Someone says to you, "Please?", instead of saying
"Huh?"
1 inch of snow on the ground will close the schools for
a week.
You ask the waitress for a "three way," and it's not a
kinky proposition.
What groundhog? It's the St. Patrick's Day parade
leprechaun that forecasts how much
longer winter will last.
Losing football teams draw more fans than winning
baseball teams.
If someone asks, "what school did you go to," they mean
which high school, not college.
Indiana is about 20 miles away, but it takes about four
hours to get there.
It's too cold in the winter, and too hot and humid in the
summer, to ever stay outside for very long.
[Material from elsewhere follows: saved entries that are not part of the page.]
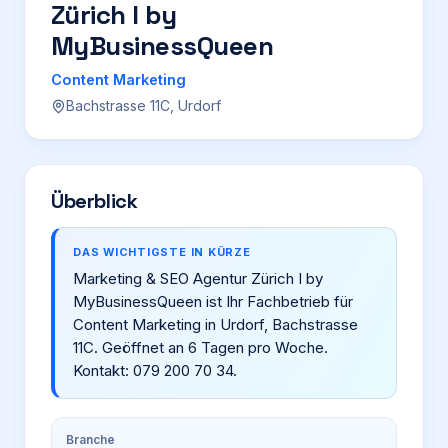
Zürich I by
MyBusinessQueen
Login
Content Marketing
Bachstrasse 11C, Urdorf
Firma eintragen
Überblick
DAS WICHTIGSTE IN KÜRZE
Marketing & SEO Agentur Zürich I by
MyBusinessQueen ist Ihr Fachbetrieb für
Content Marketing in Urdorf, Bachstrasse
11C. Geöffnet an 6 Tagen pro Woche.
Kontakt: 079 200 70 34.
Branche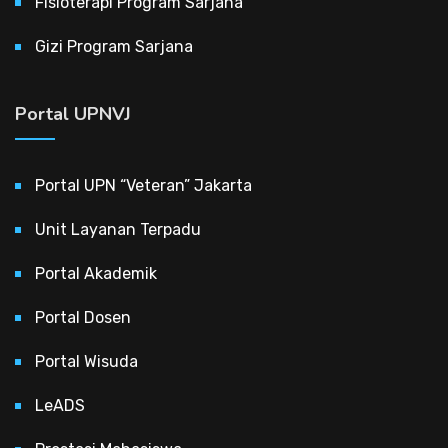
Fisioterapi Program Sarjana
Gizi Program Sarjana
Portal UPNVJ
Portal UPN “Veteran” Jakarta
Unit Layanan Terpadu
Portal Akademik
Portal Dosen
Portal Wisuda
LeADS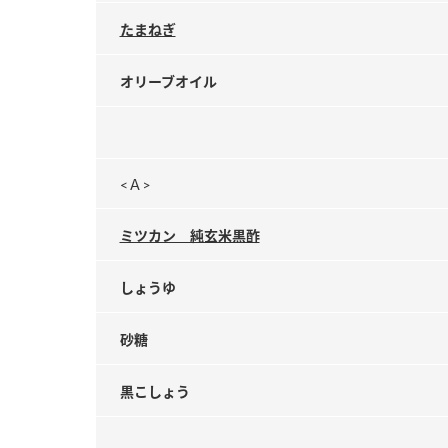
たまねぎ
オリーブオイル
<Ａ>
ミツカン 純玄米黒酢
しょうゆ
砂糖
黒こしょう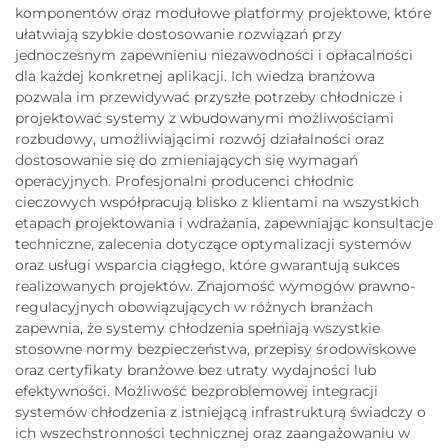
komponentów oraz modułowe platformy projektowe, które
ułatwiają szybkie dostosowanie rozwiązań przy
jednoczesnym zapewnieniu niezawodności i opłacalności
dla każdej konkretnej aplikacji. Ich wiedza branżowa
pozwala im przewidywać przyszłe potrzeby chłodnicze i
projektować systemy z wbudowanymi możliwościami
rozbudowy, umożliwiającimi rozwój działalności oraz
dostosowanie się do zmieniających się wymagań
operacyjnych. Profesjonalni producenci chłodnic
cieczowych współpracują blisko z klientami na wszystkich
etapach projektowania i wdrażania, zapewniając konsultacje
techniczne, zalecenia dotyczące optymalizacji systemów
oraz usługi wsparcia ciągłego, które gwarantują sukces
realizowanych projektów. Znajomość wymogów prawno-
regulacyjnych obowiązujących w różnych branżach
zapewnia, że systemy chłodzenia spełniają wszystkie
stosowne normy bezpieczeństwa, przepisy środowiskowe
oraz certyfikaty branżowe bez utraty wydajności lub
efektywności. Możliwość bezproblemowej integracji
systemów chłodzenia z istniejącą infrastrukturą świadczy o
ich wszechstronności technicznej oraz zaangażowaniu w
You drive to Columbus or Louisville to avoid the prices
at the Cincinnati airport.
City council members hold debates on whether or not they
should debate in the first place.
High school football gets 15 minutes of airtime on the 11
o'clock news; The NBA and NHL? Zero.
Tourists still flock downtown to catch a glimpse of cast
members from "WKRP," even though the show hasn't aired on
network television since 1984, and the show was filmed in
L.A., anyway.
You ask lifetime residents where the President Taft house
is, but they don't know either.
If you do something - anything - in public long enough,
sooner or later it will be banned.
Your low-fat diet is never low enough to exclude a
Graeter's ice cream.
You order "goetta" (pronounced "get-uh") and the
counterman actually knows what the hell you're talking
about.
You get through winter listening to Marty and Joe's
broadcasts from the grapefruit leagues.
Big Red Smokies are a ballpark treat, not cause to dial
9-1-1.
If necessary, the city could easily be sliced into two
new countries: East and West, and it would take 20 years
for anyone to notice something happened.
There is chocolate and cinnamon, not peppers and beans, in
your chili.
You can drive 30 minutes in any direction to hear a
different accent than your own.
You can accurately judge the social status of a person by
learning at which Kroger's store they shop.
You can go to any Church festival in any neighborhood on
any weekend and see at least 5 people you either work with,
went to school with, or dated.
Even the slightest mention of former baseball
commissioner A. Bartlett Giamatti makes your blood boil and
your ears steam.
The temperature hits 45 degrees and the sun comes out in
any month between November and April, people walk around
downtown wearing shades and no jackets.
The top stories on the local 6 o'clock evening news look
suspiciously like the articles you read in the newspaper
that very morning - and even use the same quotes.
Any carbonated beverage is a "coke," a coke is a "pop," a
pop is a "soda," and a soda is a "float." Any questions?
You've talked about leaving this dump for 10 years and
you're still here, because despite all there is to poke fun
at, Cincinnati is a pretty good place to live.